» Work instruction
Leave the images out and repeat the data exactly as given.

» Raw data
<<<<

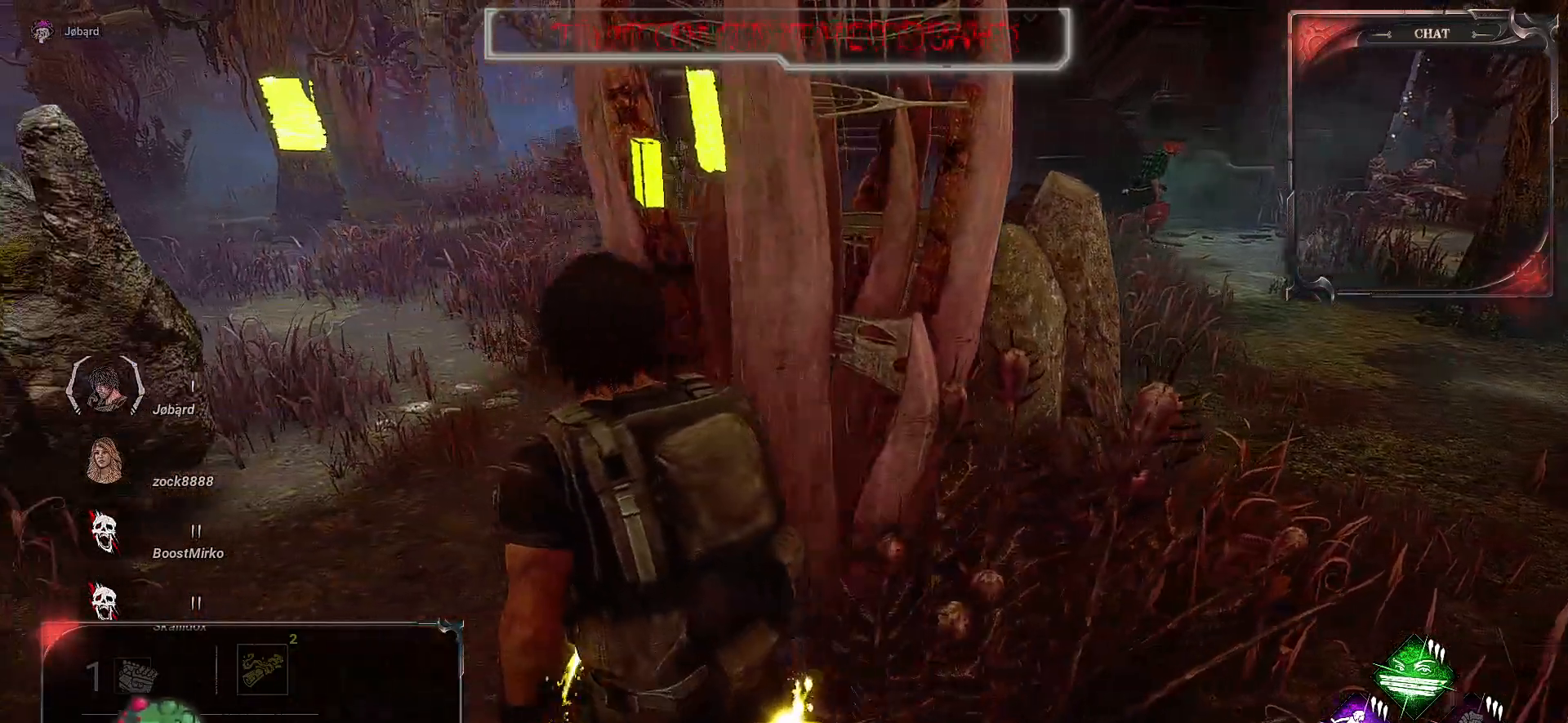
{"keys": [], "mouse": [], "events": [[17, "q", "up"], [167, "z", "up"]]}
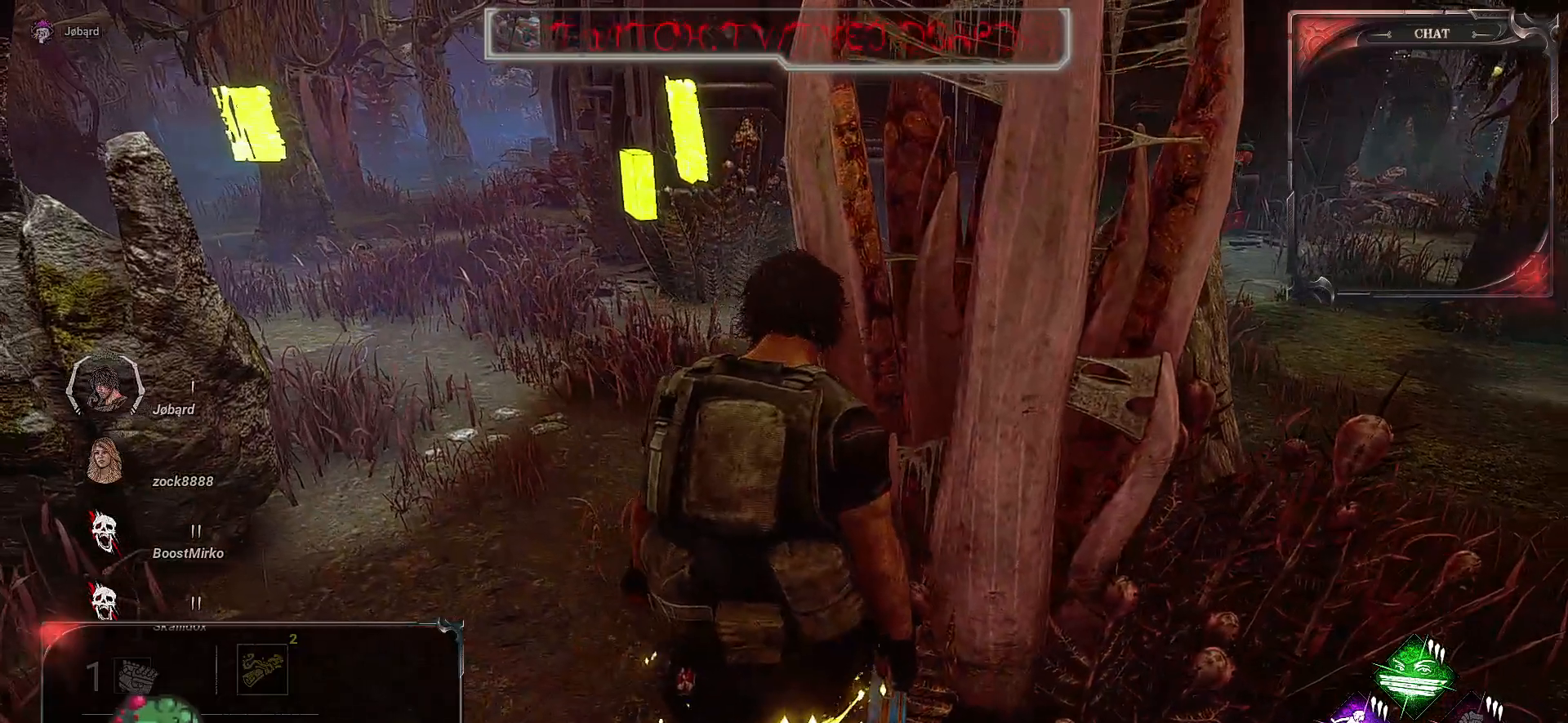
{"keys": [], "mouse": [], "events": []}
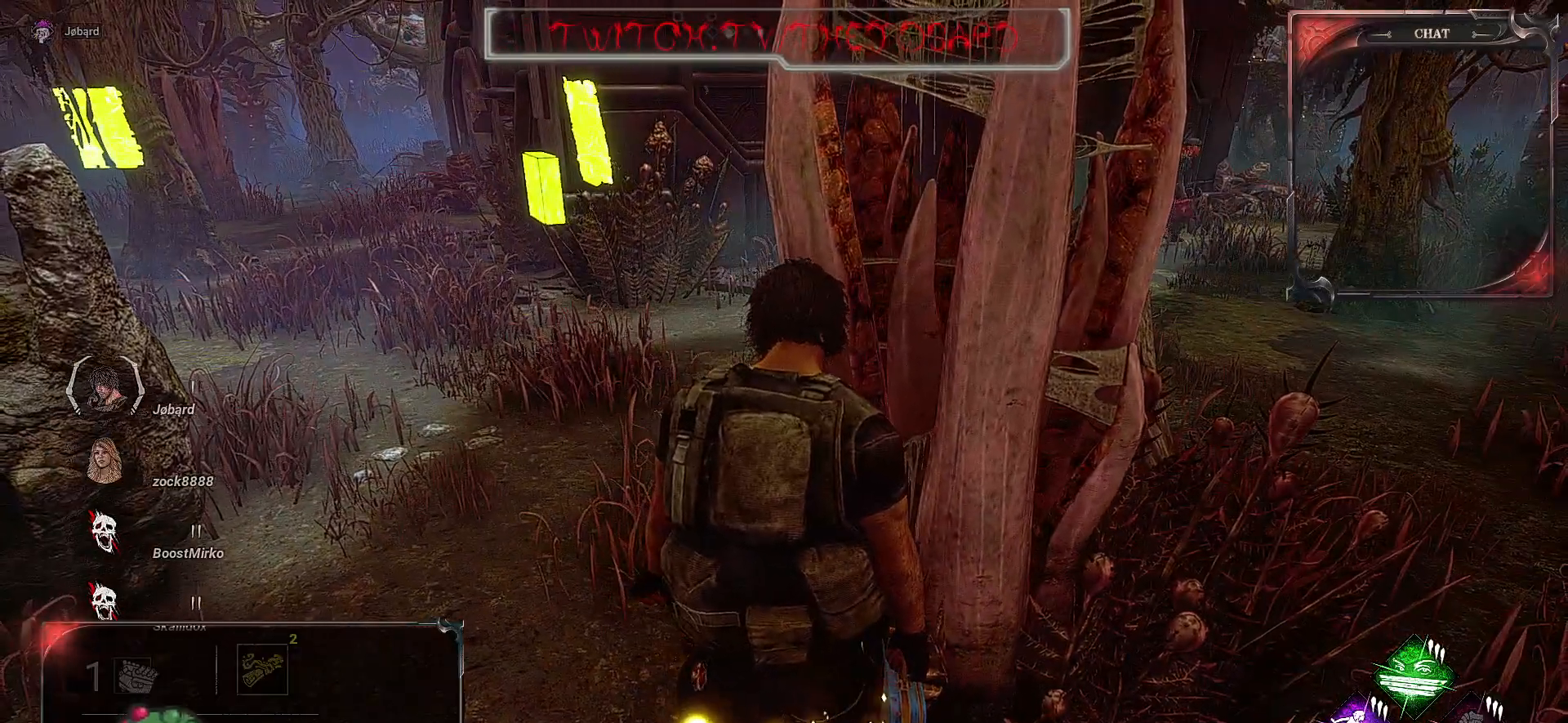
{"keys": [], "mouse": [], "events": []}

>>>>

» Solution for this task
{"keys": [], "mouse": [], "events": [[17, "q", "up"], [167, "z", "up"]]}
{"keys": [], "mouse": [], "events": []}
{"keys": [], "mouse": [], "events": []}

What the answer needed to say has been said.